Consensus statement on placebo effects in sports and exercise: The need for conceptual clarity, methodological rigour, and the elucidation of neurobiological mechanisms
Published in European Journal of Sport Science, 2018
Christopher Beedie, Fabrizio Benedetti, Diletta Barbiani, Eleanora Camerone, Emma Cohen, Damian Coleman, Arran Davis, Charlotte Elsworth-Edelsten, Elliott Flowers, Abby Foad, Simon Harvey, Florentina Hettinga, Philip Hurst, Andrew Lane, Jacob Lindheimer, John Raglin, Bart Roelands, Lieke Schiphof-Godart, Attila Szabo
Neurobiological mechanisms of placebo effects. In arguably a landmark study (Levine, Gordon, & Fields, 1978) it was demonstrated that the placebo effect on pain could be reversed by administration of the opiate antagonist naloxone. This finding suggested not only that the placebo effect in this context had a clear neurobiological mechanism, but that the mechanism of placebo analgesia was what would be expected with a real analgesic treatment. Since this publication, an extensive body of research has shown not only that expectation and conditioning independently cause placebo effects, but that each operate via discrete neurophysiological pathways. In fact, this research has shown that there is not just one mechanism of the placebo effect, but several, each operating across different neurobiological pathways. For example, in a study of pain (Amanzio & Benedetti, 1999), the placebo effects were either experimentally conditioned, or resulted from experimentally induced expectations (conditioning was achieved by means of either the opioid agonist morphine hydrochloride or the nonopioid ketorolac tromethamine). Expectation resulted in placebo responses that were completely blocked by the opioid antagonist naloxone, suggesting that the placebo effect in question was a function of opioid pathways. Expectation cues together with morphine conditioning also produced placebo responses that were completely blocked by naloxone, as did morphine conditioning alone.
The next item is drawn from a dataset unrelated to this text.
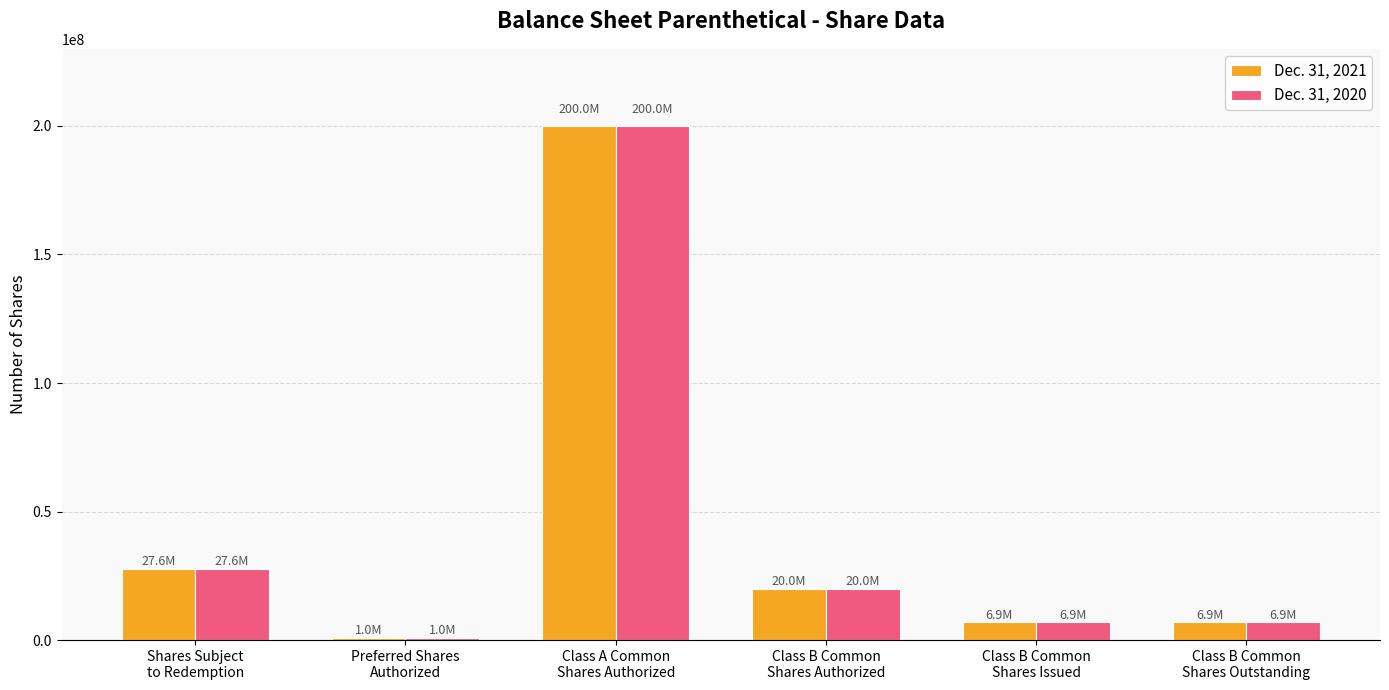

Where does the Dec. 31, 2020 series first go above 20000000?

Shares Subject
to Redemption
By contrast, ketorolac conditioning together with expectation cues elicited a placebo effect that was only partially blocked by naloxone, and ketorolac conditioning alone produced placebo responses that were naloxone-insensitive. Therefore, Amanzio and Benedetti elicited different types of placebo responses using different methods of induction, conditioning and expectation. These data and findings of many other studies (for review see Benedetti & Dogue, 2015) indicate that placebo effects can be intact neurophysiological events, the mechanisms of which vary in relation to contextual cues, ultimately affecting activity in endogenous self-regulatory systems. These are proposals that could, and perhaps should, be tested in sport and exercise, especially given that many of the variables examined in placebo effect research in neuroscience and elsewhere, such as pain, fatigue, and oxygen availability, have implications for both.